On January 8, 2016, FERC declined to initiate an enforcement action under the Public Utility Regulatory Policies Act of 1978 (PURPA) in a matter involving a solar developer’s access to Connecticut’s renewable energy procurement program. Allco Renewable Energy Limited (Allco) argued that the Connecticut Department of Energy and Environmental Protection and the Connecticut Public Utilities Regulatory Authority’s implementation of the state’s renewable energy procurement law violated FERC’s exclusive authority to regulate wholesale electricity sales. Under PURPA, states are allowed to regulate sales that involve small-scale generation projects known as Qualifying Facilities (QFs). However, Allco argued that the Connecticut agencies compelled Connecticut utilities to enter into contracts with a 250-megawatt wind farm, too large to be considered a QF, and prevented QFs like Allco from being selected.

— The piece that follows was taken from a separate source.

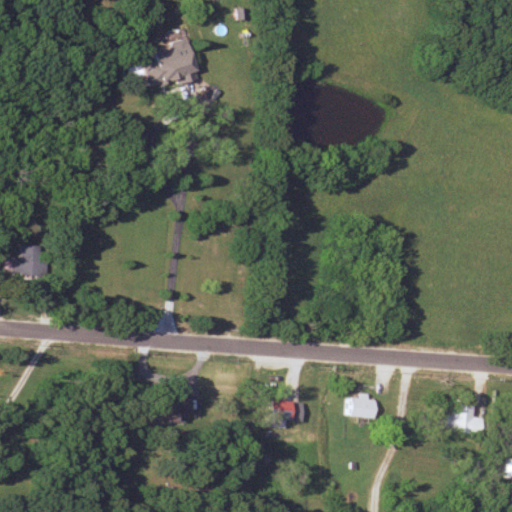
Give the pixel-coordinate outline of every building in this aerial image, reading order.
[(185,76),(175,40),(131,53),(141,88),(185,76)] [(7,257),(7,276),(42,276),(42,245),(15,245),(15,257),(7,257)] [(352,397),(343,396),(340,415),(367,418),(369,396),(353,395),(352,397)] [(141,398),(139,420),(179,422),(180,413),(188,413),(189,400),(141,398)] [(467,401),(447,398),(445,417),(434,415),(432,428),(477,435),(480,418),(465,416),(467,401)] [(281,427),(281,399),(260,399),(260,427),(281,427)] [(298,402),(285,400),(283,419),(296,420),(298,402)] [(511,477),(511,456),(499,455),(496,475),(511,477)]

Allco also contended that Connecticut is planning another procurement under a new state law setting a minimum 20-megawatt size for generation, virtually excluding all QFs from participation.

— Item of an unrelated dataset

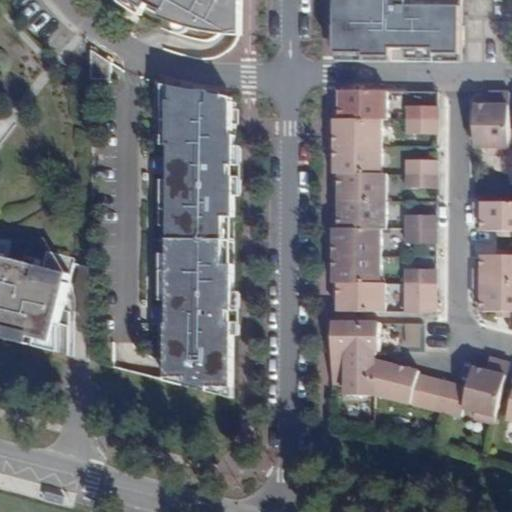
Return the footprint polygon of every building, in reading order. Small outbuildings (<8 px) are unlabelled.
[(143,19),(149,8),(154,0),(153,0),(145,0),(144,2),(141,6),(136,7),(132,5),(126,1),(124,0),(114,0),(128,11),(143,19)] [(214,38),(241,40),(241,0),(124,0),(126,1),(132,5),(136,7),(141,6),(144,2),(145,0),(153,0),(154,0),(149,8),(155,11),(158,13),(163,15),(169,18),(173,20),(178,22),(183,24),(190,26),(195,27),(201,28),(200,35),(214,38)] [(340,0),(340,60),(464,61),(464,0),(340,0)] [(183,31),(200,35),(201,28),(195,27),(190,26),(183,24),(178,22),(173,20),(169,18),(163,15),(161,22),(183,31)] [(91,55),(91,80),(110,80),(109,66),(91,55)] [(341,87),(341,101),(341,117),(383,117),(388,117),(388,88),(341,87)] [(171,103),(171,89),(162,88),(162,122),(168,122),(168,103),(171,103)] [(170,227),(170,232),(227,232),(227,217),(238,217),(238,194),(238,178),(233,178),(233,166),(238,166),(238,148),(238,135),(237,135),(237,125),(237,109),(237,102),(171,89),(171,103),(168,103),(168,122),(168,146),(171,146),(170,160),(170,176),(170,183),(170,211),(170,227)] [(477,102),(477,145),(492,145),(493,153),(511,153),(511,90),(497,90),(497,102),(489,102),(477,102)] [(438,117),(438,103),(409,103),(409,117),(438,117)] [(341,117),(338,117),(338,145),(383,145),(383,117),(341,117)] [(438,117),(409,117),(409,132),(438,132),(438,117)] [(383,145),(338,145),(337,170),(341,170),(383,170),(383,145)] [(438,171),(438,158),(409,157),(409,170),(438,171)] [(154,176),(170,176),(170,160),(154,160),(154,176)] [(383,170),(341,170),(341,185),(341,199),(388,200),(388,170),(383,170)] [(438,171),(409,170),(408,184),(438,185),(438,171)] [(388,200),(341,199),(341,213),(342,227),(383,227),(388,227),(388,200)] [(511,201),(477,201),(477,216),(485,216),(484,228),(499,228),(511,228),(511,201)] [(162,227),(170,227),(170,211),(162,210),(162,227)] [(408,212),(408,227),(438,226),(438,212),(408,212)] [(438,226),(408,227),(408,241),(438,241),(438,226)] [(342,227),(337,227),(337,254),(382,254),(383,227),(342,227)] [(188,380),(188,387),(210,393),(210,384),(236,388),(236,335),(236,325),(231,324),(231,309),(236,309),(237,291),(237,263),(227,263),(227,240),(227,232),(170,232),(170,255),(162,255),(162,301),(169,301),(169,308),(169,324),(169,378),(188,380)] [(0,328),(26,335),(38,338),(54,342),(58,326),(59,323),(69,325),(68,311),(62,311),(69,282),(41,275),(43,266),(40,265),(29,263),(14,259),(14,262),(7,260),(11,242),(7,241),(0,240),(0,328)] [(237,240),(227,240),(227,263),(237,263),(237,240)] [(485,266),(476,266),(476,281),(511,281),(511,253),(500,254),(485,254),(485,266)] [(382,254),(337,254),(336,281),(341,281),(382,281),(382,254)] [(438,281),(438,268),(408,268),(408,281),(438,281)] [(382,281),(341,281),(341,296),(341,309),(388,309),(388,281),(382,281)] [(438,281),(408,281),(408,295),(438,295),(438,281)] [(511,281),(476,281),(476,296),(484,296),(485,309),(499,309),(510,309),(511,309),(511,281)] [(154,324),(169,324),(169,308),(154,307),(154,324)] [(369,350),(378,350),(382,350),(382,322),(336,321),(336,349),(369,350)] [(54,342),(38,338),(37,345),(62,352),(61,327),(58,326),(54,342)] [(0,328),(0,334),(24,341),(26,335),(0,328)] [(348,394),(378,395),(378,359),(369,359),(369,350),(336,349),(336,350),(336,376),(349,377),(349,384),(348,394)] [(369,359),(378,359),(378,350),(369,350),(369,359)] [(378,359),(378,395),(435,409),(443,381),(419,375),(420,370),(378,359)] [(495,372),(499,361),(493,359),(490,371),(495,372)] [(477,420),(496,425),(511,364),(499,361),(495,372),(490,371),(476,367),(470,388),(465,408),(479,412),(477,420)] [(169,378),(169,382),(188,387),(188,380),(169,378)] [(435,409),(450,412),(457,385),(443,381),(435,409)] [(210,384),(210,393),(235,399),(236,388),(210,384)] [(457,385),(450,412),(463,416),(465,408),(470,388),(457,385)]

Connecticut argued that because the renewable procurement law is not implemented under PURPA, PURPA cannot be violated. Connecticut noted that PURPA does not prohibit state renewables programs that are different than, or supplemental to, a state-compliant PURPA program. Connecticut also argued that it had not acted in any way that would intrude on FERC’s wholesale authority. Connecticut asserted that its renewables program is permissible because (i) the utilities purchase their proportionate share of actual output from the renewable generator; (ii) the agreements do not require the renewable resource to participate in the regional capacity market; and (iii) it provides for the creation of renewable energy certificates to be used for compliance with state requirements.

While Connecticut requested both a favorable ruling and substantive guidance from FERC, such as a declaratory order, FERC simply issued a notice declining to initiate any action. Additionally, FERC stated that its decision does not preclude Allco from bringing its own action against the Connecticut agencies. Allco has since stated that it intends to file an enforcement action in federal court, ensuring that this issue will remain unresolved for the foreseeable future.